Вольфи живёт не в «хорошем» районе. Это дешёвый север, хотя и он довольно дорогой.
Мюнхен по большей части считается чистым и мёртвым городом, но отсюда, по крайней мере, можно увидеть немного дерьма. Оно дожидается меня там, снаружи. Сюда ему нельзя!
Ангела — чистюля. Образцовая домохозяйка. Квартира просто вылизана, так и сияет чистотой. Одно время я пользовался здесь ванной. Но она запретила мне это, потому что ванна — её святыня.

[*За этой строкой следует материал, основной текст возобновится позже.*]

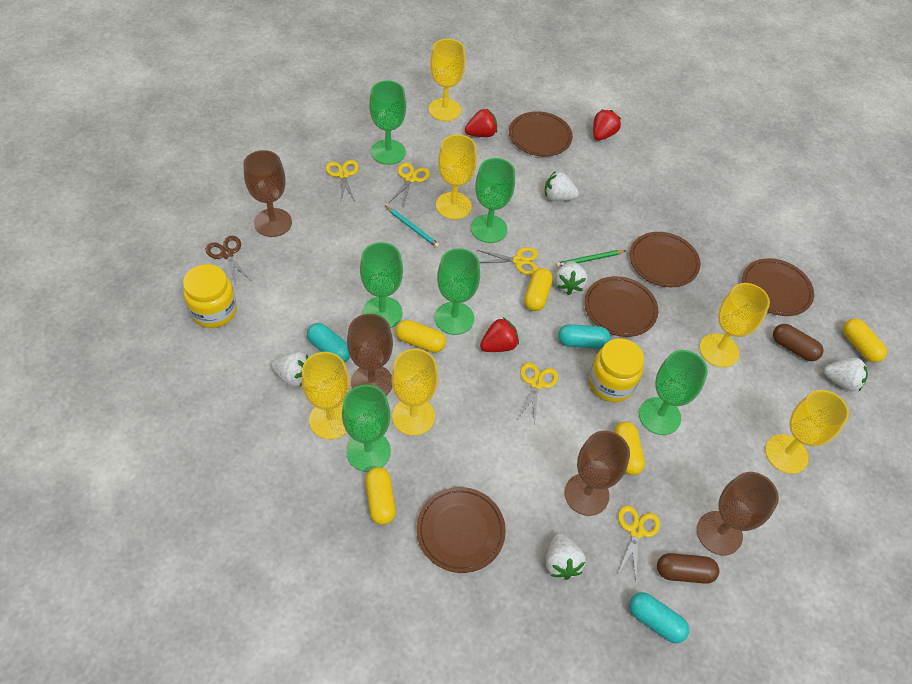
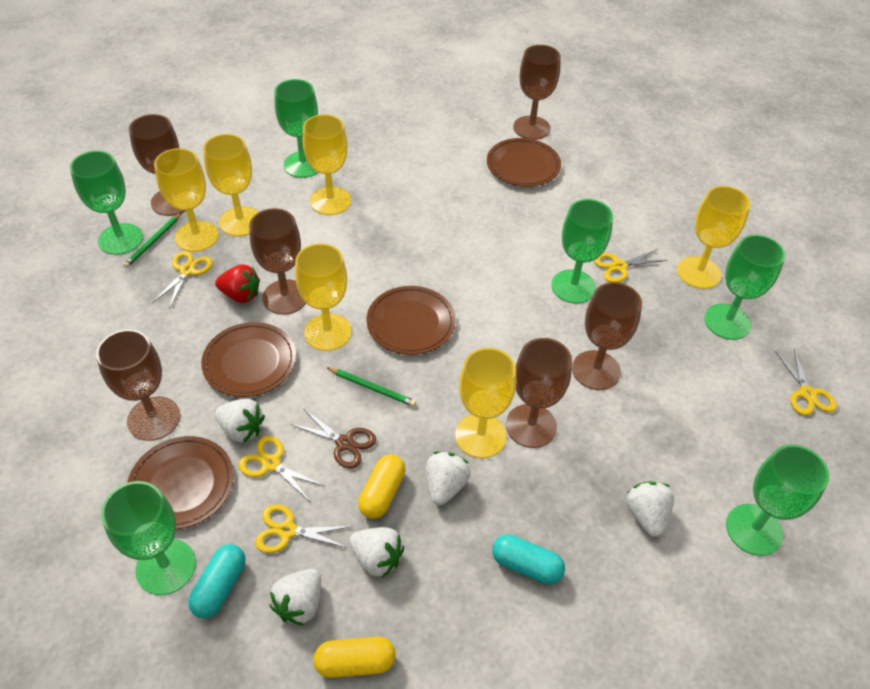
brown capsule: [657,553,719,584] [773,324,824,361] = 2 -> none = 0
brown goblet: [243,150,292,237] [347,314,393,396] [564,431,630,516] [697,472,779,555] = 4 -> [96,329,180,441] [129,114,186,216] [249,208,306,315] [506,338,572,448] [513,45,561,140] [572,282,642,390] = 6
brown plate: [417,487,506,573] [509,111,573,157] [584,276,658,337] [630,232,701,287] [742,258,814,316] = 5 -> [127,436,234,529] [201,322,296,397] [367,286,456,355] [487,138,561,187] = 4
green pencil: [556,250,625,267] = 1 -> [123,212,182,268] [326,367,416,407] = 2
red strawberry: [465,109,497,137] [480,318,519,352] [593,110,621,140] = 3 -> [215,265,260,303] = 1
turquoise capsule: [307,323,350,363] [558,324,610,349] [629,592,689,643] = 3 -> [188,544,245,618] [492,534,565,585] = 2
turquoise pencil: [385,206,440,248] = 1 -> none = 0
yellow capsule: [365,467,396,525] [396,320,446,353] [524,268,553,311] [614,422,645,475] [843,319,887,363] = 5 -> [313,636,396,678] [358,454,405,519] = 2
yellow jar: [183,264,237,328] [589,338,644,402] = 2 -> none = 0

Ангела будет излучать здоровье, даже если травить эту землю восемьдесят лет подряд. А то и больше. Любой водитель скорее врежется в дерево, чем раздавит это тело.
Она ненавидит меня, потому что я дерьмо.
В дерьме я кое-что смыслю, да. Об этом мне есть что сказать. Уплетая за обе щёки, я смотрю на дерьмо. Это одинарное стекло пролегает между нами крепостным рвом. Мусор. Отбросы. Грязь. Эти слова больше не наделены для меня зловещим смыслом. Я люблю его. Дерьмо.
Оно — моё царство, там я правитель, там меня терпят, там я подолгу роюсь во флоре отбросов. Моё комическое, моё устрашающее царство.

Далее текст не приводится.